Set some time after Pitch Black, an entertainingly bloody sci-fi flick from which we’re now amply removed, Riddick (Vin Diesel) has been left for dead on an indeterminate planet, one that clearly isn’t his home. Desperate to return to Furya, because it’s a Vin Diesel movie and therefore this is the way planets are named, Riddick becomes a man of the wilderness, befriending a dog-hyena-leopard hybrid and living in a den of many-headed, grotesque scorpions. Even though the film spends over 30 minutes on over-expository narration delivered in a gruff monotone by Diesel and various battle sequences, these are the only scenes in which Riddick comes alive. At one point Riddick spends what seems like days injecting himself with increasing doses of poison so that he can engage the scorpions in combat, and the film momentarily finds the right tone, somewhere between kitsch and the excessive tough-guy vehicles for which Diesel was once known.

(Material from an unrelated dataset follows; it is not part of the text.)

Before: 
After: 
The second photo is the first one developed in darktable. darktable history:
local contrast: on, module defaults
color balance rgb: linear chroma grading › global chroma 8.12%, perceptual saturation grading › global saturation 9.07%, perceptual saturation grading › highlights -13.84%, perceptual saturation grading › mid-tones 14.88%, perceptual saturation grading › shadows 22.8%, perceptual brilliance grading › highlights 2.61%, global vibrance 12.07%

Then the space mercenaries show up, and the film becomes The Thing without personality. Or Alien Vs. Predator with somehow less personality. Or something. Once Riddick happens upon a landing station for planet-hopping bounty hunters, he surrenders himself to the endlessly bickering and interchangeable crew. Composed of two rival teams of mercenaries, the crew is defined not so much by a single characteristic as by how long they’ll be in the film; those that last more than 15 are allowed meager exposition. For instance, Boss Johns (Matt Nable) is the father of Cole Hauser’s character from Pitch Black, former WWE main-eventer Dave Bautista has jokes for days, Santana (Jordi Molla) is an ugly piece of work who’s introduced as the violent owner of concubines and becomes comic relief while still attempting sexual assault throughout the film, and Dahl (Katee Sackhoff) is the token butch woman whose surname makes for a rather offensive bit of wordplay.

Don’t worry about learning who these people are, though. By about an hour into the overlong Riddick, you’ll have nothing better to do in the theater than to contemplate who’s going to die, and in what order. The “how,” usually the most interesting part of B-movie action/sci-fi/horror/whatever this movie is going for, is gory but mostly underwhelming, and the film’s endless march toward getting the two crews’ ships to fly again turns into a gauntlet of rote death sequences. Even Diesel, who’s long been a shrewdly talented actor put into bad material because he looks like a giant, muscular thumb, can’t find the notes of humor that Fast & Furious 6 distinguished itself upon. Riddick isn’t the worst film of 2013 by a long shot, but it falls into a category that might be even worse and ends up the fate of so many films in a given year: it’s completely forgettable.